All through the bombing, people tried their best to live normal lives. They went to the pictures and saw films like Spring Parade, with Deanna Durbin, to bring a little glamour into their lives, or Spare a Copper, with George Formby to bring fun. They saw Laurence Olivier and Vivien Leigh in 21

Days, and Bette Davis and Charles Boyer in All This and Heaven Too. They went dancing and watched football matches, they visited each other for Sunday afternoon tea and played cards and Ludo and Snakes and Ladders. They

listened to In Town Tonight on Saturday evenings and Gert and Daisy handing out household tips in The Kitchen Front on weekday mornings. They coped with ever-tightening rations, with milkless days, with baking cakes with no eggs. They dug their gardens and grew vegetables and made clothes for themselves and their children.

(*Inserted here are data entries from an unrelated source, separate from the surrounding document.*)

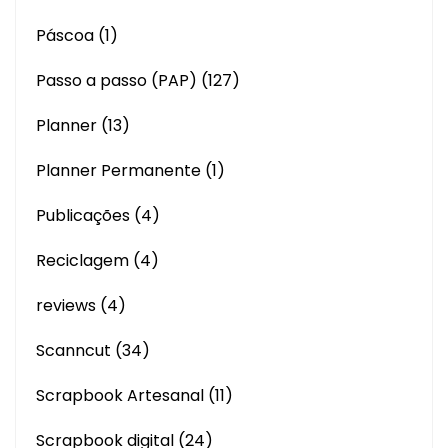
Páscoa
(1)
Passo a passo (PAP)
(127)
Planner
(13)
Planner Permanente
(1)
Publicações
(4)
Reciclagem
(4)
reviews
(4)
Scanncut
(34)
Scrapbook Artesanal
(11)
Scrapbook digital
(24)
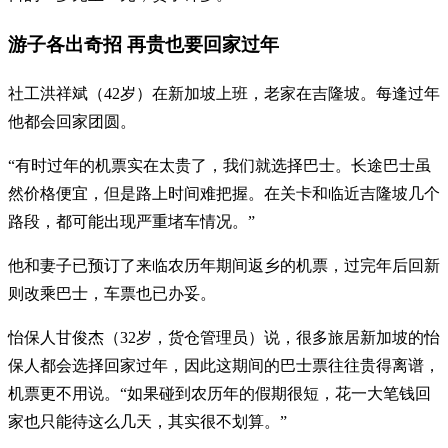
游子各出奇招 再贵也要回家过年
社工洪祥斌（42岁）在新加坡上班，老家在吉隆坡。每逢过年
他都会回家团圆。
“有时过年的机票实在太贵了，我们就选择巴士。长途巴士虽
然价格便宜，但是路上时间难把握。在关卡和临近吉隆坡几个
路段，都可能出现严重堵车情况。”
他和妻子已预订了来临农历年期间返乡的机票，过完年后回新
则改乘巴士，车票也已办妥。
怡保人甘俊杰（32岁，货仓管理员）说，很多旅居新加坡的怡
保人都会选择回家过年，因此这期间的巴士票往往贵得离谱，
机票更不用说。“如果碰到农历年的假期很短，花一大笔钱回
家也只能待这么几天，其实很不划算。”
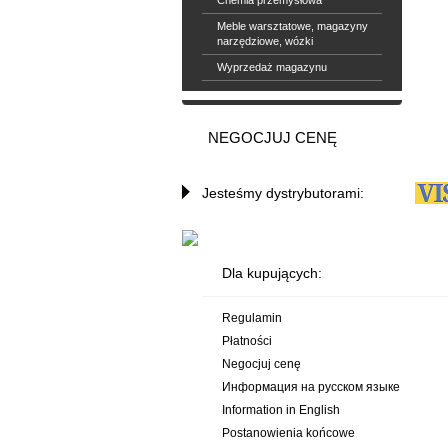
Chemia przemysłowa
Meble warsztatowe, magazyny
narzędziowe, wózki
Wyprzedaż magazynu
NEGOCJUJ CENĘ
Jesteśmy dystrybutorami:
Dla kupujących:
Regulamin
Płatności
Negocjuj cenę
Информация на русском языке
Information in English
Postanowienia końcowe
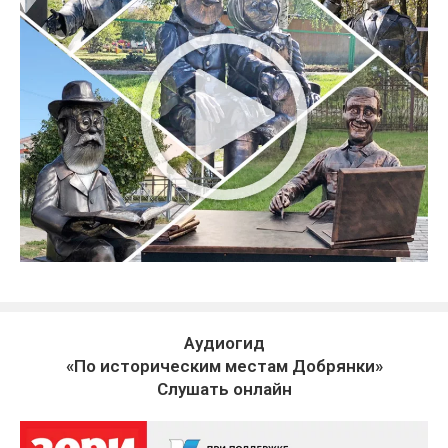
Аудиогид
«По историческим местам Добрянки»
Слушать онлайн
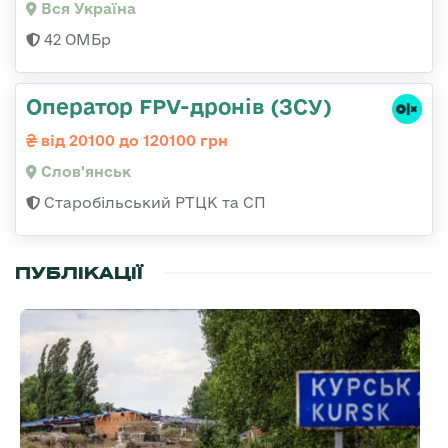
Вся Україна
42 ОМБр
Оператор FPV-дронів (ЗСУ)
від 20100 до 120100 грн
Слов'янськ
Старобільський РТЦК та СП
ПУБЛІКАЦІЇ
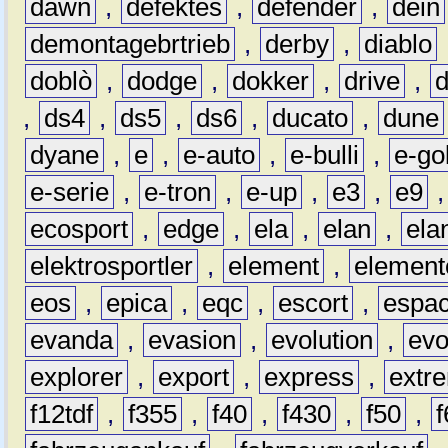
dawn
,
defektes
,
defender
,
dein
demontagebrtrieb
,
derby
,
diablo
doblò
,
dodge
,
dokker
,
drive
,
,
ds4
,
ds5
,
ds6
,
ducato
,
dune
dyane
,
e
,
e-auto
,
e-bulli
,
e-gol
e-serie
,
e-tron
,
e-up
,
e3
,
e9
ecosport
,
edge
,
ela
,
elan
,
ela
elektrosportler
,
element
,
element
eos
,
epica
,
eqc
,
escort
,
espa
evanda
,
evasion
,
evolution
,
ev
explorer
,
export
,
express
,
extr
f12tdf
,
f355
,
f40
,
f430
,
f50
,
f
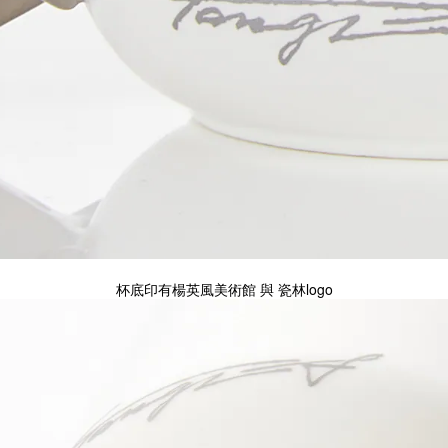
杯底印有楊英風美術館 與 瓷林logo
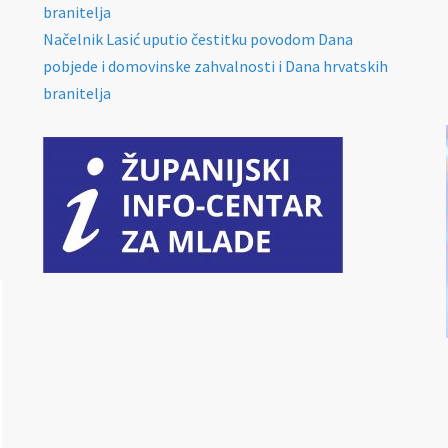
branitelja
Načelnik Lasić uputio čestitku povodom Dana
pobjede i domovinske zahvalnosti i Dana hrvatskih
branitelja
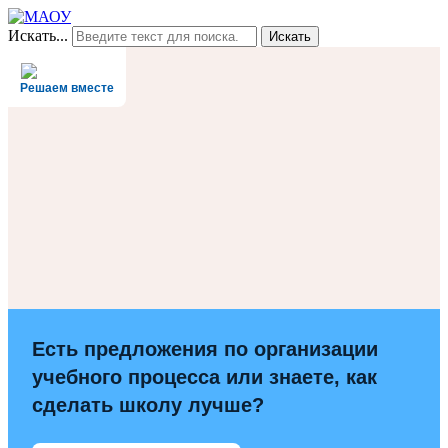
Искать...
Искать
Решаем вместе
Есть предложения по организации
учебного процесса или знаете, как
сделать школу лучше?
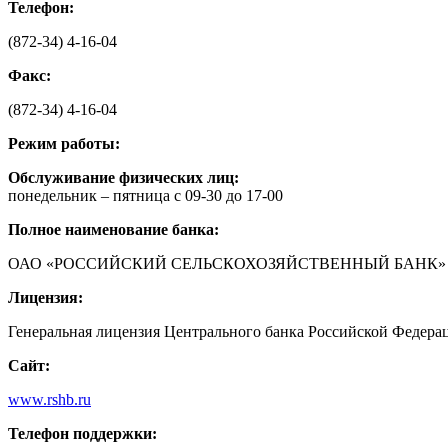
Телефон:
(872-34) 4-16-04
Факс:
(872-34) 4-16-04
Режим работы:
Обслуживание физических лиц:
понедельник – пятница с 09-30 до 17-00
Полное наименование банка:
ОАО «РОССИЙСКИЙ СЕЛЬСКОХОЗЯЙСТВЕННЫЙ БАНК»
Лицензия:
Генеральная лицензия Центрального банка Российской Федераци
Сайт:
www.rshb.ru
Телефон поддержки:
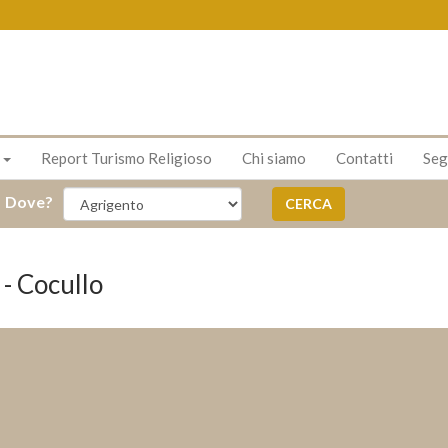
s
Report Turismo Religioso
Chi siamo
Contatti
Seg
Dove?
CERCA
- Cocullo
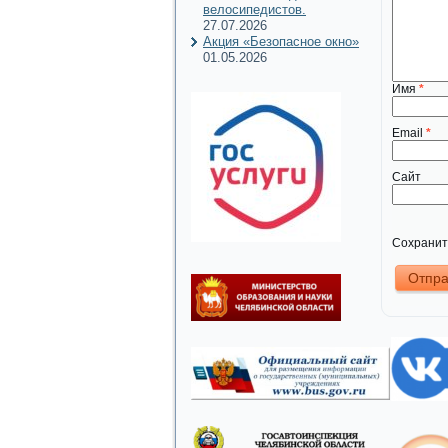
велосипедистов.
27.07.2026
Акция «Безопасное окно»
01.05.2026
Имя
*
Email
*
Сайт
Сохранить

In other places too, the war went on. Turning her attention to nation after nation, Germany threatened Yugoslavia with total destruction. Rommel arrived in Libya and launched his African offensive. The Allies were evacuated from Greece and, a few weeks later, from Crete. Rudolf Hess, Hitler’s deputy, parachuted into Scotland and was imprisoned in the Tower of London. The Italian army surrendered in North Africa, and Britain rejoiced as the Bismarck was sunk, a fitting vengeance for the sinking of the Hood.

‘It’s not over,’ Frank said. ‘Not by a long chalk. He’s just drawing breath.’ He tapped the newspaper in front of him.

‘Look at this. They’re starting on the plans to make tunnel shelters in the hill. They wouldn’t be doing that if they didn’t think we were going to need them. They reckon they could get five thousand people in them.’

On the first of June, another announcement appeared in the paper and Jess read it with dismay. She showed it to Peggy Shaw when her neighbour came in for a cup of tea.

‘Clothes on ration! We can’t buy anything now without coupons.’

‘But we haven’t got ration books for clothes.’

‘No, we’re to use our margarine coupons instead. See, there’s a list here of all the things we can get. An overcoat or mac’ll be sixteen coupons, a pair of trousers six, a skirt seven, a pair of boots or shoes five. We’ve got sixty-six to last us the year.’ She frowned thoughtfully. ‘I suppose it’s not that bad. I mean, we’ve got stuff already, it’s only whatever we need new.

Mind, wool’s rationed as well, you have to think of that, and material - three coupons a yard. It says you can get clothes for children under four without coupons though, that’ll help with the baby.’

‘That’s if they’ve got the stuff in the shops,’ Peggy remarked. She was still pale and shaken after the night when the Royal Hospital had been bombed, and had not regained her usual brisk energy. Both she and Gladys had been relieved of their duties with the ambulance for the time being, though they both went to the First Aid post anyway, to help in whatever way they could. Peggy had tried to dissuade Gladys at first, but had soon given up. ‘I don’t need two hands to pour tea,’ the girl had declared. It was as if she couldn’t rest, as if she wanted to win the war all by herself, to make up for losing Graham.